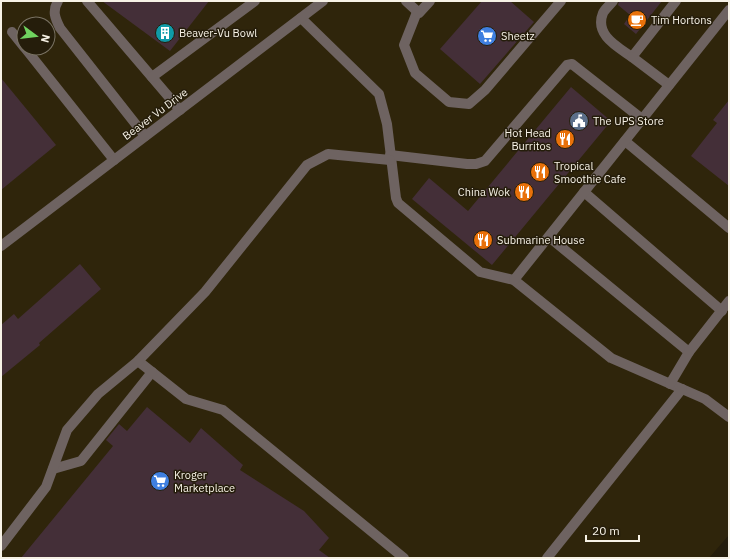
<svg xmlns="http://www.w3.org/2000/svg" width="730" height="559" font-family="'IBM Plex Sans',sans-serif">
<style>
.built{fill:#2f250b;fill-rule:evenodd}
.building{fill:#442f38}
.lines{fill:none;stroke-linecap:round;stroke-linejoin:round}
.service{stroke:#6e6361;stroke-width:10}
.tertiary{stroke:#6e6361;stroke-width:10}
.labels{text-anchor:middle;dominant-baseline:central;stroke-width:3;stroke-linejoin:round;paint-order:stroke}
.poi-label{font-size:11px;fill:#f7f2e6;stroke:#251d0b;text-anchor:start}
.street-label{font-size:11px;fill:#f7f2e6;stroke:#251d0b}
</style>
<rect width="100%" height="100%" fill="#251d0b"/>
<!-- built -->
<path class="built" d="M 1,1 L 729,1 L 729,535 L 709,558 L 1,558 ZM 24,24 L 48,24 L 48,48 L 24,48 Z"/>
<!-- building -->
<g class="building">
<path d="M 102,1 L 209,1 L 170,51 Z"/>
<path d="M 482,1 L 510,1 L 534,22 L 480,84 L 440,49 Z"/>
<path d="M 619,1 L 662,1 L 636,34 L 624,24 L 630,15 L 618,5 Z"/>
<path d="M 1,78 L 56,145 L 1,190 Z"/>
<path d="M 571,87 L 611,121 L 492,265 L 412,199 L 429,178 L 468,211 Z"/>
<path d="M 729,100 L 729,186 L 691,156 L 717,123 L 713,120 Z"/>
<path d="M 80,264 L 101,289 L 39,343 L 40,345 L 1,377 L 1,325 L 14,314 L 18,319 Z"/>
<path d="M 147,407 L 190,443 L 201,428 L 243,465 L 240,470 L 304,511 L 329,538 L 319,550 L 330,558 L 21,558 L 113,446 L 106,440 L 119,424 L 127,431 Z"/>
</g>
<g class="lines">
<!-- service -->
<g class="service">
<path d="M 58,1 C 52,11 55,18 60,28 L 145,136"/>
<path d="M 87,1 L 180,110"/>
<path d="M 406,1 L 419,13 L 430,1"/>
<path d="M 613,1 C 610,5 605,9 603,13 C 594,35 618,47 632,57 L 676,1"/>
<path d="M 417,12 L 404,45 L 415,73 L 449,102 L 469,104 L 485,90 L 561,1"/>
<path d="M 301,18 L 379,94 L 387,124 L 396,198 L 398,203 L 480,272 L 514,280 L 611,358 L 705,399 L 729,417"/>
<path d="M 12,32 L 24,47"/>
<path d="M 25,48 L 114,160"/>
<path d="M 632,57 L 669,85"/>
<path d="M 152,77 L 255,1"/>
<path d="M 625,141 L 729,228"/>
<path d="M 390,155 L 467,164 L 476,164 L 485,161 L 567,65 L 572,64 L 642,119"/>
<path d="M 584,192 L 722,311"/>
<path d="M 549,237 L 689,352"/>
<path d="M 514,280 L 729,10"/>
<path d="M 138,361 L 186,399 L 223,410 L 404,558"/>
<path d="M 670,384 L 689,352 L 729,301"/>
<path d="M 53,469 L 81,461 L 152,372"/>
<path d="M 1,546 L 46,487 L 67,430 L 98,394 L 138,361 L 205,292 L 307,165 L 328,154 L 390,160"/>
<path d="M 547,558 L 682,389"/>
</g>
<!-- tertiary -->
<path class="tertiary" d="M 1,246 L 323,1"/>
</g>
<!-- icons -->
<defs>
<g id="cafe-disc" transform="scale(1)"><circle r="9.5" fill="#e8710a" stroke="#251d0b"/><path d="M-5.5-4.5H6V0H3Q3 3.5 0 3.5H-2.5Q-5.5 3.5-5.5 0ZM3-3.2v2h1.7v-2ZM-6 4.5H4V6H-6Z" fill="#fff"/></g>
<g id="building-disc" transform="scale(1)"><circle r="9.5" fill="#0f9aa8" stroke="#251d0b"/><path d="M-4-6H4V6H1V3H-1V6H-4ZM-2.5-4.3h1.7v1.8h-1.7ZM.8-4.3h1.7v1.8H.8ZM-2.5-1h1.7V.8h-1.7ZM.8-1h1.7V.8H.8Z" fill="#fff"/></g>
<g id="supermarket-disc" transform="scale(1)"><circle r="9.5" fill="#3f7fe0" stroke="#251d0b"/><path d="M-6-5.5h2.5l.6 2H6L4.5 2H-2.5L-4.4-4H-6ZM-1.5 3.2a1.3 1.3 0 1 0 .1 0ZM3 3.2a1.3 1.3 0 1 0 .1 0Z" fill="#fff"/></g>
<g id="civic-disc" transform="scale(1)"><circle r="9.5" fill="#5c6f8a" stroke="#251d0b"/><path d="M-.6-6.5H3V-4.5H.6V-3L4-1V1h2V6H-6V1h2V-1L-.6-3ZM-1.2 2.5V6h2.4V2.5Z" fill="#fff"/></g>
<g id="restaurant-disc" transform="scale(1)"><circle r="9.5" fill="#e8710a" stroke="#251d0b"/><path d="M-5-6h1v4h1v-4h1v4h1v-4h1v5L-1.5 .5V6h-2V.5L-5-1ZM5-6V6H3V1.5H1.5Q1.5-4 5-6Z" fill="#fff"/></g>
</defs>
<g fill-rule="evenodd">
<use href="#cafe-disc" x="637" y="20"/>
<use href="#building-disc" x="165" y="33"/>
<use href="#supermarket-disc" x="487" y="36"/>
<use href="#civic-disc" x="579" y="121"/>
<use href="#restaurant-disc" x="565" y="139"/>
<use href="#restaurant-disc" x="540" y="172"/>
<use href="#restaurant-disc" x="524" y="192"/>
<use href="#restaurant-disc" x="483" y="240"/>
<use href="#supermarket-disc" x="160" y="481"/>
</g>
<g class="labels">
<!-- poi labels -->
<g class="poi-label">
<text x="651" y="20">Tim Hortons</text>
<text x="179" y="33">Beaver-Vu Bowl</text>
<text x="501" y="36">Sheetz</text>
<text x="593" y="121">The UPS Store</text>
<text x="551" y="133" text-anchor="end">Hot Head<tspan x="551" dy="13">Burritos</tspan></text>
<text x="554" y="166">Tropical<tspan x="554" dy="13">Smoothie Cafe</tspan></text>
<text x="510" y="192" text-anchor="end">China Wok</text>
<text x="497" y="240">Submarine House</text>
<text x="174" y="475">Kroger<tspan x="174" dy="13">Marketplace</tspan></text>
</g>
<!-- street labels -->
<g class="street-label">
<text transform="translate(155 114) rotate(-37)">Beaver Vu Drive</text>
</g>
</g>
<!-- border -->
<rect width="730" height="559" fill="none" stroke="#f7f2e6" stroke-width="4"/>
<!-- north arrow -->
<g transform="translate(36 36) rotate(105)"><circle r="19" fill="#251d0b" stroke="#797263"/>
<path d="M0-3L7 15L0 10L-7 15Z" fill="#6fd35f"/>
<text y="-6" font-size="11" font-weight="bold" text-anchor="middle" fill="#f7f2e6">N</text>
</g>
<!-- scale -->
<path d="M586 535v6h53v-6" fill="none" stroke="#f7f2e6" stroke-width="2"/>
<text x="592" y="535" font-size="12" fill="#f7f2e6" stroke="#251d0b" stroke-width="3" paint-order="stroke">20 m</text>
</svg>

# Aim of the exercise
Please copy the entries in full. Leave each image out.

# Task output
<svg xmlns="http://www.w3.org/2000/svg" width="730" height="559" font-family="'IBM Plex Sans',sans-serif">
<style>
.built{fill:#2f250b;fill-rule:evenodd}
.building{fill:#442f38}
.lines{fill:none;stroke-linecap:round;stroke-linejoin:round}
.service{stroke:#6e6361;stroke-width:10}
.tertiary{stroke:#6e6361;stroke-width:10}
.labels{text-anchor:middle;dominant-baseline:central;stroke-width:3;stroke-linejoin:round;paint-order:stroke}
.poi-label{font-size:11px;fill:#f7f2e6;stroke:#251d0b;text-anchor:start}
.street-label{font-size:11px;fill:#f7f2e6;stroke:#251d0b}
</style>
<rect width="100%" height="100%" fill="#251d0b"/>
<!-- built -->
<path class="built" d="M 1,1 L 729,1 L 729,535 L 709,558 L 1,558 ZM 24,24 L 48,24 L 48,48 L 24,48 Z"/>
<!-- building -->
<g class="building">
<path d="M 102,1 L 209,1 L 170,51 Z"/>
<path d="M 482,1 L 510,1 L 534,22 L 480,84 L 440,49 Z"/>
<path d="M 619,1 L 662,1 L 636,34 L 624,24 L 630,15 L 618,5 Z"/>
<path d="M 1,78 L 56,145 L 1,190 Z"/>
<path d="M 571,87 L 611,121 L 492,265 L 412,199 L 429,178 L 468,211 Z"/>
<path d="M 729,100 L 729,186 L 691,156 L 717,123 L 713,120 Z"/>
<path d="M 80,264 L 101,289 L 39,343 L 40,345 L 1,377 L 1,325 L 14,314 L 18,319 Z"/>
<path d="M 147,407 L 190,443 L 201,428 L 243,465 L 240,470 L 304,511 L 329,538 L 319,550 L 330,558 L 21,558 L 113,446 L 106,440 L 119,424 L 127,431 Z"/>
</g>
<g class="lines">
<!-- service -->
<g class="service">
<path d="M 58,1 C 52,11 55,18 60,28 L 145,136"/>
<path d="M 87,1 L 180,110"/>
<path d="M 406,1 L 419,13 L 430,1"/>
<path d="M 613,1 C 610,5 605,9 603,13 C 594,35 618,47 632,57 L 676,1"/>
<path d="M 417,12 L 404,45 L 415,73 L 449,102 L 469,104 L 485,90 L 561,1"/>
<path d="M 301,18 L 379,94 L 387,124 L 396,198 L 398,203 L 480,272 L 514,280 L 611,358 L 705,399 L 729,417"/>
<path d="M 12,32 L 24,47"/>
<path d="M 25,48 L 114,160"/>
<path d="M 632,57 L 669,85"/>
<path d="M 152,77 L 255,1"/>
<path d="M 625,141 L 729,228"/>
<path d="M 390,155 L 467,164 L 476,164 L 485,161 L 567,65 L 572,64 L 642,119"/>
<path d="M 584,192 L 722,311"/>
<path d="M 549,237 L 689,352"/>
<path d="M 514,280 L 729,10"/>
<path d="M 138,361 L 186,399 L 223,410 L 404,558"/>
<path d="M 670,384 L 689,352 L 729,301"/>
<path d="M 53,469 L 81,461 L 152,372"/>
<path d="M 1,546 L 46,487 L 67,430 L 98,394 L 138,361 L 205,292 L 307,165 L 328,154 L 390,160"/>
<path d="M 547,558 L 682,389"/>
</g>
<!-- tertiary -->
<path class="tertiary" d="M 1,246 L 323,1"/>
</g>
<!-- icons -->
<defs>
<g id="cafe-disc" transform="scale(1)"><circle r="9.5" fill="#e8710a" stroke="#251d0b"/><path d="M-5.5-4.5H6V0H3Q3 3.5 0 3.5H-2.5Q-5.5 3.5-5.5 0ZM3-3.2v2h1.7v-2ZM-6 4.5H4V6H-6Z" fill="#fff"/></g>
<g id="building-disc" transform="scale(1)"><circle r="9.5" fill="#0f9aa8" stroke="#251d0b"/><path d="M-4-6H4V6H1V3H-1V6H-4ZM-2.5-4.3h1.7v1.8h-1.7ZM.8-4.3h1.7v1.8H.8ZM-2.5-1h1.7V.8h-1.7ZM.8-1h1.7V.8H.8Z" fill="#fff"/></g>
<g id="supermarket-disc" transform="scale(1)"><circle r="9.5" fill="#3f7fe0" stroke="#251d0b"/><path d="M-6-5.5h2.5l.6 2H6L4.5 2H-2.5L-4.4-4H-6ZM-1.5 3.2a1.3 1.3 0 1 0 .1 0ZM3 3.2a1.3 1.3 0 1 0 .1 0Z" fill="#fff"/></g>
<g id="civic-disc" transform="scale(1)"><circle r="9.5" fill="#5c6f8a" stroke="#251d0b"/><path d="M-.6-6.5H3V-4.5H.6V-3L4-1V1h2V6H-6V1h2V-1L-.6-3ZM-1.2 2.5V6h2.4V2.5Z" fill="#fff"/></g>
<g id="restaurant-disc" transform="scale(1)"><circle r="9.5" fill="#e8710a" stroke="#251d0b"/><path d="M-5-6h1v4h1v-4h1v4h1v-4h1v5L-1.5 .5V6h-2V.5L-5-1ZM5-6V6H3V1.5H1.5Q1.5-4 5-6Z" fill="#fff"/></g>
</defs>
<g fill-rule="evenodd">
<use href="#cafe-disc" x="637" y="20"/>
<use href="#building-disc" x="165" y="33"/>
<use href="#supermarket-disc" x="487" y="36"/>
<use href="#civic-disc" x="579" y="121"/>
<use href="#restaurant-disc" x="565" y="139"/>
<use href="#restaurant-disc" x="540" y="172"/>
<use href="#restaurant-disc" x="524" y="192"/>
<use href="#restaurant-disc" x="483" y="240"/>
<use href="#supermarket-disc" x="160" y="481"/>
</g>
<g class="labels">
<!-- poi labels -->
<g class="poi-label">
<text x="651" y="20">Tim Hortons</text>
<text x="179" y="33">Beaver-Vu Bowl</text>
<text x="501" y="36">Sheetz</text>
<text x="593" y="121">The UPS Store</text>
<text x="551" y="133" text-anchor="end">Hot Head<tspan x="551" dy="13">Burritos</tspan></text>
<text x="554" y="166">Tropical<tspan x="554" dy="13">Smoothie Cafe</tspan></text>
<text x="510" y="192" text-anchor="end">China Wok</text>
<text x="497" y="240">Submarine House</text>
<text x="174" y="475">Kroger<tspan x="174" dy="13">Marketplace</tspan></text>
</g>
<!-- street labels -->
<g class="street-label">
<text transform="translate(155 114) rotate(-37)">Beaver Vu Drive</text>
</g>
</g>
<!-- border -->
<rect width="730" height="559" fill="none" stroke="#f7f2e6" stroke-width="4"/>
<!-- north arrow -->
<g transform="translate(36 36) rotate(105)"><circle r="19" fill="#251d0b" stroke="#797263"/>
<path d="M0-3L7 15L0 10L-7 15Z" fill="#6fd35f"/>
<text y="-6" font-size="11" font-weight="bold" text-anchor="middle" fill="#f7f2e6">N</text>
</g>
<!-- scale -->
<path d="M586 535v6h53v-6" fill="none" stroke="#f7f2e6" stroke-width="2"/>
<text x="592" y="535" font-size="12" fill="#f7f2e6" stroke="#251d0b" stroke-width="3" paint-order="stroke">20 m</text>
</svg>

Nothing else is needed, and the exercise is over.